ArtikelLesezeit: 6:00 min.
Kinder turnen auf dem Spileplatz an einer Stange

Bildnachweis: © stock.adobe.com / Jean Kobben

Rennen, hüpfen, werfen: Kinder bewegen sich gern. Sie lernen ihren Körper kennen und schulen dabei Fähigkeiten wie Koordination und Gleichgewicht. Damit keine Langeweile aufkommt, haben wir Bewegungsspiele gesammelt. Eltern, Geschwister und Freunde dürfen gern mitmachen.

Wer balanciert am elegantesten? Wer kann den Ball weiter werfen? Wer gewinnt den Hula-Hoop-Contest? Wir haben Spielideen gesammelt, die (Grundschul-)Kinder in Bewegung bringen. Die Spiele sollen vor allem Spaß machen. Es geht in erster Linie darum, dass die Kids sich ausprobieren, kreativ sind und ein noch besseres Körpergefühl entwickeln.

Die Bewegungsspiele funktionieren ohne viel Material und sind flott erklärt. Geschwister und Freunde können ebenso mitspielen wie die Eltern. Manche Übungen funktionieren auch allein wunderbar.

Gespielt werden kann im Garten, im Park oder in einem Innenhof. Auch während des Wochenendspaziergangs mit der Familie sorgen die Bewegungsspiele für Abwechslung. Einige Spielideen lassen sich auch drinnen umsetzen.

Wenn mehrere Kinder gemeinsam spielen, etwa bei einem Familiennachmittag oder Kindergeburtstag, können Eltern kleine „Challenges“ einbauen: Wer schafft es am längsten, weitesten oder schnellsten?
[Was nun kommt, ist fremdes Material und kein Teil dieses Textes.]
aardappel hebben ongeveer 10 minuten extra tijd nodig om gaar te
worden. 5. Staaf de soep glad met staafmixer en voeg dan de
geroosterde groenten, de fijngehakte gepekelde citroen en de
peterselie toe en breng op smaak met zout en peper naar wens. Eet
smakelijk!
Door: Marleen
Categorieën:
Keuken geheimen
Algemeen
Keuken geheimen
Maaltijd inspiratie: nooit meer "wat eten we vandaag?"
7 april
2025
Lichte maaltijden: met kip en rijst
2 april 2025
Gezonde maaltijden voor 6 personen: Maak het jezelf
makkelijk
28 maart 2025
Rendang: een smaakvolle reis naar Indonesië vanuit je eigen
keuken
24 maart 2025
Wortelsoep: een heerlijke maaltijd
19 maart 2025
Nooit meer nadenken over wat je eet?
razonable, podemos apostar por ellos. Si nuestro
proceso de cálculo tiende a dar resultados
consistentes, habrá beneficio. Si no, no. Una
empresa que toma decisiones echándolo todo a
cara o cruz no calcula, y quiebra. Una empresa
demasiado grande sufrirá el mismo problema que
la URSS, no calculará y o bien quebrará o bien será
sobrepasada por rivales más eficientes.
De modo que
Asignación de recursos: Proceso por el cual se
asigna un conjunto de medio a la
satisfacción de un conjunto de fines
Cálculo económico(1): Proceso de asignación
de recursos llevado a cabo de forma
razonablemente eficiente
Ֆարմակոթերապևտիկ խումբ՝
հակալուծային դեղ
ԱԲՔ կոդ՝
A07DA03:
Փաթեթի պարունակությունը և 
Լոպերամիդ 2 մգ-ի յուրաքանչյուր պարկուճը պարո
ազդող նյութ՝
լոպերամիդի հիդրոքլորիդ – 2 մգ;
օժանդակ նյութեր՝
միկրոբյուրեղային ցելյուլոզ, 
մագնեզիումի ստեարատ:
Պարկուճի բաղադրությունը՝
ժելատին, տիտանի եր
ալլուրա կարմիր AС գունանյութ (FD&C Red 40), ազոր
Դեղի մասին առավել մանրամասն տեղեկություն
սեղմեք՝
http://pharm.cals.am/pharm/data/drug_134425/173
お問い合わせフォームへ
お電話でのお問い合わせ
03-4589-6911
Dann haben die Kinder einen spielerischen Ansporn, sich auszutoben.

Wieso brauchen Kinder Bewegung?

Durch Bewegung lernen Kinder ihren Körper kennen. Sie schulen Koordination, Gleichgewicht und Motorik. Wer die Kids bei Wind und Wetter an die Luft lässt, stärkt gleich noch das Immunsystem. Zusätzlich ist Sport gut, um Stress und Anspannung abzubauen. Ganz nebenbei können die Kleinen noch ein paar Fähigkeiten ausbauen, zum Beispiel Ballgefühl, Sprungkraft und Ausdauer.

Ideen für Bewegungsspiele

Wir haben einige Spielideen für Kinder gesammelt. Dabei finden Sie Anregungen für verschiedene Varianten eines Spiels. So können Sie die Übungen an Fähigkeiten und Alter der Kleinen anpassen, bei Bedarf die Schwierigkeit erhöhen und für Abwechslung sorgen. Ermuntern Sie die Kinder, sich selbst auszuprobieren, kreativ zu werden und eigene Ideen zu entwickeln. Der Spaß an der Bewegung steht im Vordergrund.

Klogänger (Wandsitzer)

Das braucht’s: Eine Wand zum Anlehnen

So geht’s: Die Kinder stellen sich mit dem Rücken zu einer Wand. Die Füße stehen dabei etwa hüftbreit. Nun rutschen die Kinder an der Wand herunter, bis die Knie etwa einen rechten Winkel bilden – das heißt, die Oberschenkel sind parallel zum Boden. Die Hände können auf den Oberschenkeln liegen. Nun bleibt jedes Kind in dieser Position „sitzen“, so lange es kann.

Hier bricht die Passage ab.